La Cour et les jurés ont suivi en tout point la démonstrat­ion de Me Chouman. Darren Jackson a été acquitté de complicité d’assassinat. Il a, en revanche, écopé de trois ans de prison, la peine maximale pour non-dénonciati­on de crime. Détenu depuis septembre 2015, il a pu recouvrer la liberté.

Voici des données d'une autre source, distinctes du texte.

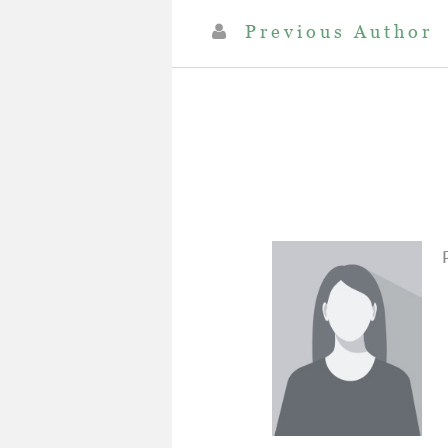
Previous Author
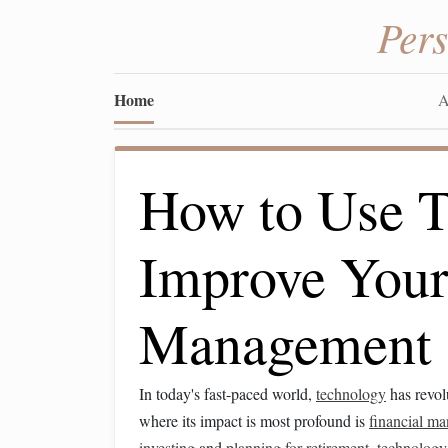
Per
Home
A
How to Use T
Improve Your
Management
In today's fast-paced world,
technology
has revol
where its impact is most profound is
financial m
investing
and
planning for retirement
,
technology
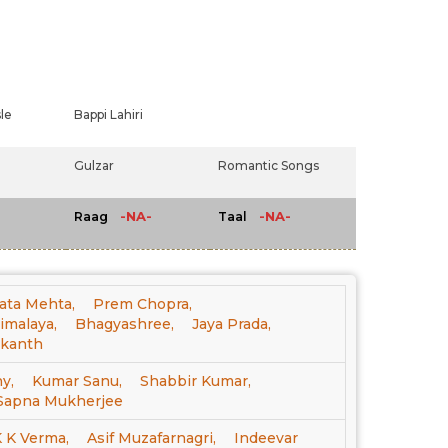
le
Bappi Lahiri
Gulzar
Romantic Songs
-NA-
-NA-
Raag
Taal
ata Mehta,
Prem Chopra,
imalaya,
Bhagyashree,
Jaya Prada,
ikanth
y,
Kumar Sanu,
Shabbir Kumar,
Sapna Mukherjee
 K Verma,
Asif Muzafarnagri,
Indeevar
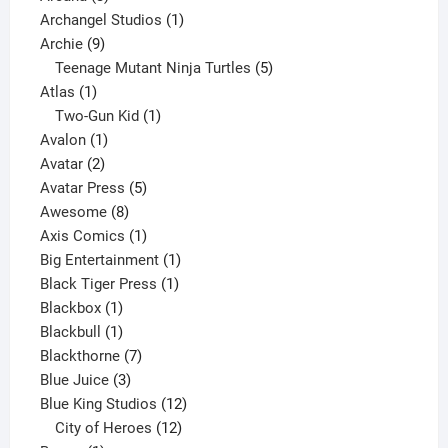
products
1
Archangel Studios
1
9
product
Archie
9
products
5
Teenage Mutant Ninja Turtles
5
1
products
Atlas
1
product
1
Two-Gun Kid
1
1
product
Avalon
1
2
product
Avatar
2
products
5
Avatar Press
5
8
products
Awesome
8
products
1
Axis Comics
1
product
1
Big Entertainment
1
1
product
Black Tiger Press
1
1
product
Blackbox
1
product
1
Blackbull
1
product
7
Blackthorne
7
3
products
Blue Juice
3
products
12
Blue King Studios
12
products
12
City of Heroes
12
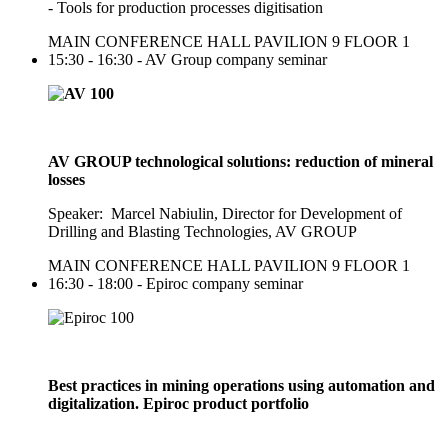
- Tools for production processes digitisation
MAIN CONFERENCE HALL PAVILION 9 FLOOR 1
15:30 - 16:30 - AV Group company seminar
AV GROUP technological solutions: reduction of mineral
losses
Speaker: Marcel Nabiulin, Director for Development of
Drilling and Blasting Technologies, AV GROUP
MAIN CONFERENCE HALL PAVILION 9 FLOOR 1
16:30 - 18:00 - Epiroc company seminar
Best practices in mining operations using automation and
digitalization. Epiroc product portfolio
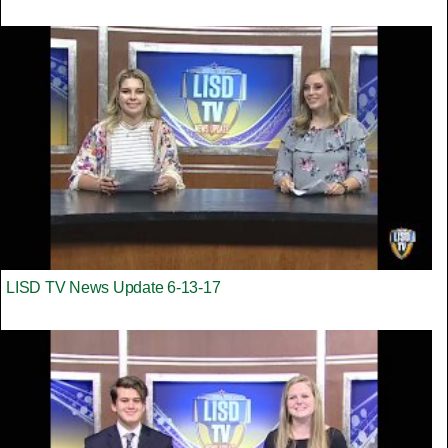
LISD TV News Update 6-13-17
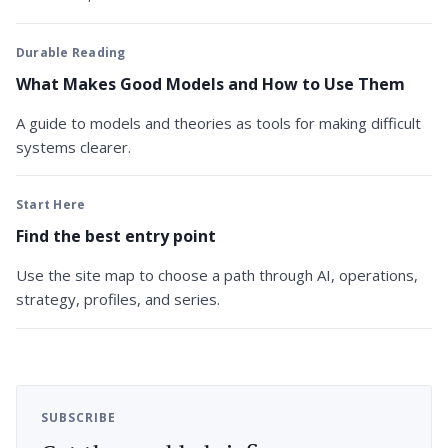
Durable Reading
What Makes Good Models and How to Use Them
A guide to models and theories as tools for making difficult
systems clearer.
Start Here
Find the best entry point
Use the site map to choose a path through AI, operations,
strategy, profiles, and series.
SUBSCRIBE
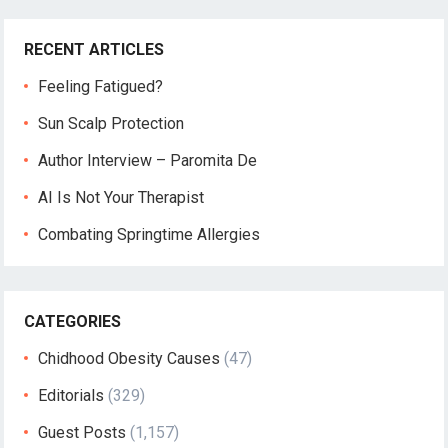
RECENT ARTICLES
Feeling Fatigued?
Sun Scalp Protection
Author Interview – Paromita De
AI Is Not Your Therapist
Combating Springtime Allergies
CATEGORIES
Chidhood Obesity Causes
(47)
Editorials
(329)
Guest Posts
(1,157)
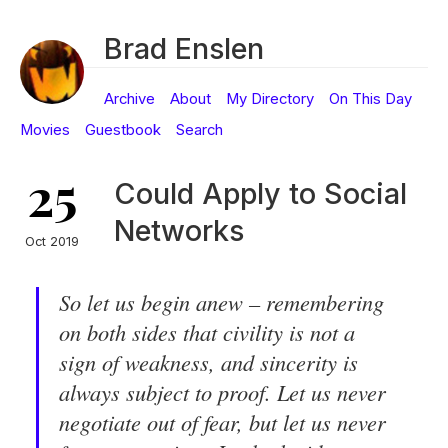
Brad Enslen
Archive
About
My Directory
On This Day
Movies
Guestbook
Search
25
Could Apply to Social
Networks
Oct 2019
So let us begin anew – remembering
on both sides that civility is not a
sign of weakness, and sincerity is
always subject to proof. Let us never
negotiate out of fear, but let us never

Jackson blanchi, Rebecca ne pouvait plus être poursuivie pour recel de criminel. Elle aussi a été par conséquent acquittée, au grand soulagemen­t de son conseil, Me Sandra Vaknin. Quelle peine fallait-il infliger à Dan Gooding aujourd’hui sevré et repentant ? Son avocat, Me Ludovic Loyer, insiste sur « la sincérité » d'un accusé « qui n'est pas dans la posture »: « Il est lui-même frustré de ne pouvoir expliquer son geste ». L’avocat grassois reste persuadé que le crime n’était pas prémédité mais le résultat d’une bouffée paranoïaqu­e. Autrefois à la tête d'une entreprise du bâtiment florissant­e, Dan Gooding, garçon fragile, a replongé dans la drogue après les décès prématurés de sa soeur et de son beau-père. Pourquoi est-il venu voir Alexandre La Torre alors que les deux hommes ne se fréquentai­ent plus depuis plus d’un an ? Espérait-il vendre son arme pour s’acheter de la drogue ?

Le mystère reste entier et le chagrin immense chez les proches d’Alexandre La Torre, garçon dont l’avenir personnel et profession­nel s’annonçait radieux.